FORD GT40 MK-I (1967): O BÓLIDO AMERICANO CRIADO PARA CONQUISTAR LE MANS
A década de 1960 foi marcada por uma das rivalidades mais fascinantes da história do automobilismo. De um lado estava a poderosa indústria americana; do outro, os refinados construtores europeus dominando as pistas de resistência. No centro dessa disputa estava a tradicional corrida das 24 horas de Le Mans, onde durante anos a supremacia parecia pertencer à lendária Ferrari.
Mas nos Estados Unidos, um homem poderoso decidiu mudar essa história. Determinado a derrotar os italianos em seu próprio território, o então presidente da Ford Motor Company, Henry Ford II, iniciou um ambicioso programa de competição que daria origem a um dos carros de corrida mais icônicos de todos os tempos: o Ford GT40.
O modelo que encontramos agora diante de nós, o Ford GT40 MK-I de 1967, representa uma das evoluções mais refinadas desse projeto lendário.
Ao olhar para o GT40, a primeira impressão é de pura agressividade aerodinâmica.

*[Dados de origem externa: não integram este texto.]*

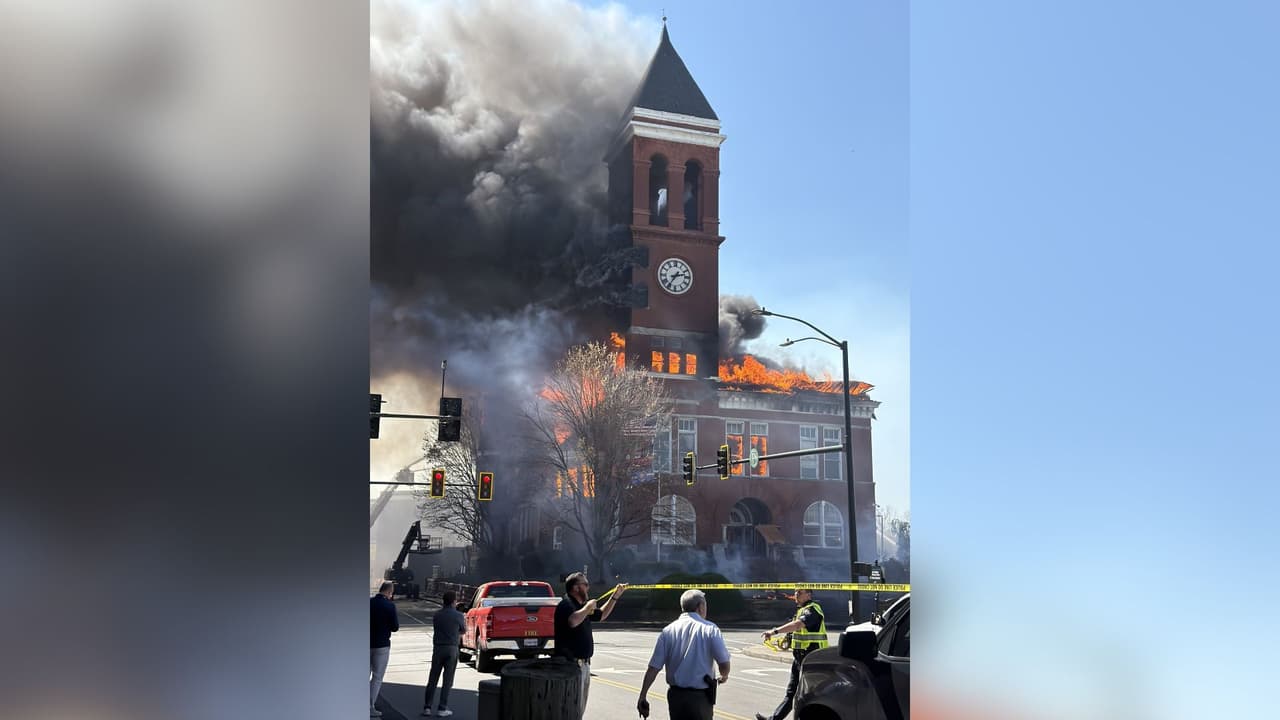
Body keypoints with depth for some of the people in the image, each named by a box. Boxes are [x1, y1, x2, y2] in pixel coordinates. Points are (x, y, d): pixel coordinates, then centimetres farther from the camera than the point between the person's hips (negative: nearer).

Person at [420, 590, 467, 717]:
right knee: (447, 680, 4)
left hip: (437, 648, 3)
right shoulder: (458, 616, -6)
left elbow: (435, 629, 13)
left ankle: (427, 707, 9)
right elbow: (463, 631, 9)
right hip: (452, 649, -3)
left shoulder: (437, 615, 3)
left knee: (432, 679, 9)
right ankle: (442, 709, 3)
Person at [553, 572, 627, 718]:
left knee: (580, 709, 16)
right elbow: (573, 621, -35)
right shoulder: (566, 604, -14)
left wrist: (615, 596, 25)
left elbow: (601, 615, 31)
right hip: (571, 663, -10)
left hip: (584, 663, 10)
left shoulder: (582, 606, 16)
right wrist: (588, 607, -20)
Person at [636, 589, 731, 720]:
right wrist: (724, 676, 13)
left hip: (675, 695, 3)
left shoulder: (667, 631, 1)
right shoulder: (709, 629, -7)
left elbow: (653, 667, -3)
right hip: (700, 698, -3)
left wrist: (643, 696, 0)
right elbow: (724, 663, -9)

O carro parece mais um protótipo de corrida do que um automóvel convencional. Extremamente baixo - com apenas cerca de 40 polegadas de altura (cerca de 1 metro), característica que deu origem ao nome ‘GT40’ - ele parece literalmente colado ao asfalto.
A dianteira é longa e afilada, com uma carroceria moldada para cortar o ar com eficiência nas longas retas do Circuit de la Sarthe, em Le Mans. Grandes entradas de ar alimentam os radiadores e ajudam a manter o motor na temperatura ideal durante horas de corrida.
Os faróis estão protegidos por coberturas transparentes integradas à carroceria, criando uma superfície aerodinâmica limpa. As linhas curvas e tensas da carroceria parecem esculpidas pelo vento, enquanto os para-lamas dianteiros se elevam suavemente sobre as rodas largas.
De perfil, o GT40 é absolutamente fascinante. O cockpit é compacto e avançado, com o teto extremamente baixo. Logo atrás da cabine, grandes entradas de ar laterais alimentam o motor montado em posição central-traseira.
As portas possuem um detalhe curioso: elas se estendem até o teto, um recurso necessário devido à altura extremamente baixa do carro, facilitando o acesso ao interior.
Na traseira, o desenho é dominado por grandes aberturas de ventilação e lanternas circulares. Ali também encontramos os escapamentos, responsáveis por um dos sons mais marcantes do automobilismo dos anos 1960.
Sob a carroceria leve de fibra repousa o coração brutal do GT40 MK-I: um motor V8 de origem americana, preparado para oferecer potência abundante e resistência suficiente para suportar corridas de 24 horas. Dependendo da configuração, esses motores podiam produzir mais de 400 cv, números impressionantes para a época. O ronco do V8 é profundo e intenso - um verdadeiro rugido mecânico que ecoava pelas retas de Le Mans durante as corridas.
Entrar no cockpit do GT40 é uma experiência completamente diferente de qualquer carro de rua. O interior é extremamente compacto e funcional. O espaço é apertado, com o condutor praticamente deitado dentro do carro. Instrumentos analógicos cobrem o painel, fornecendo informações essenciais sobre pressão, temperatura e rotações do motor. O volante pequeno e esportivo fica próximo ao peito do piloto, enquanto a alavanca do câmbio manual surge ao lado, pronta para trocas rápidas durante as longas disputas nas pistas.
Na pista, o GT40 MK-I demonstrava exatamente aquilo que o projeto da Ford Motor Company pretendia: velocidade, estabilidade e resistência. O chassi baixo e largo permitia curvas rápidas e seguras, enquanto o poderoso V8 empurrava o carro a velocidades impressionantes nas longas retas.
O projeto GT40 acabaria se tornando uma das maiores histórias de sucesso da competição. Após anos de desenvolvimento intenso, o carro conquistaria vitórias históricas nas 24 Hours of Le Mans, quebrando o domínio da Ferrari e iniciando uma sequência de triunfos americanos que entraria para a história.
Como curiosidade, o desenvolvimento do GT40 envolveu engenheiros e pilotos de diferentes países, incluindo o lendário piloto e construtor Carroll Shelby, cuja experiência em carros de alto desempenho ajudou a transformar o GT40 em uma verdadeira máquina vencedora.
Hoje, o Ford GT40 MK-I de 1967 não é apenas um carro de corrida clássico - ele é um símbolo de determinação industrial, rivalidade esportiva e engenharia audaciosa. Um automóvel que nasceu com um único objetivo: vencer. E venceu de forma tão impressionante que seu nome permanece até hoje como uma das lendas absolutas do automobilismo mundial.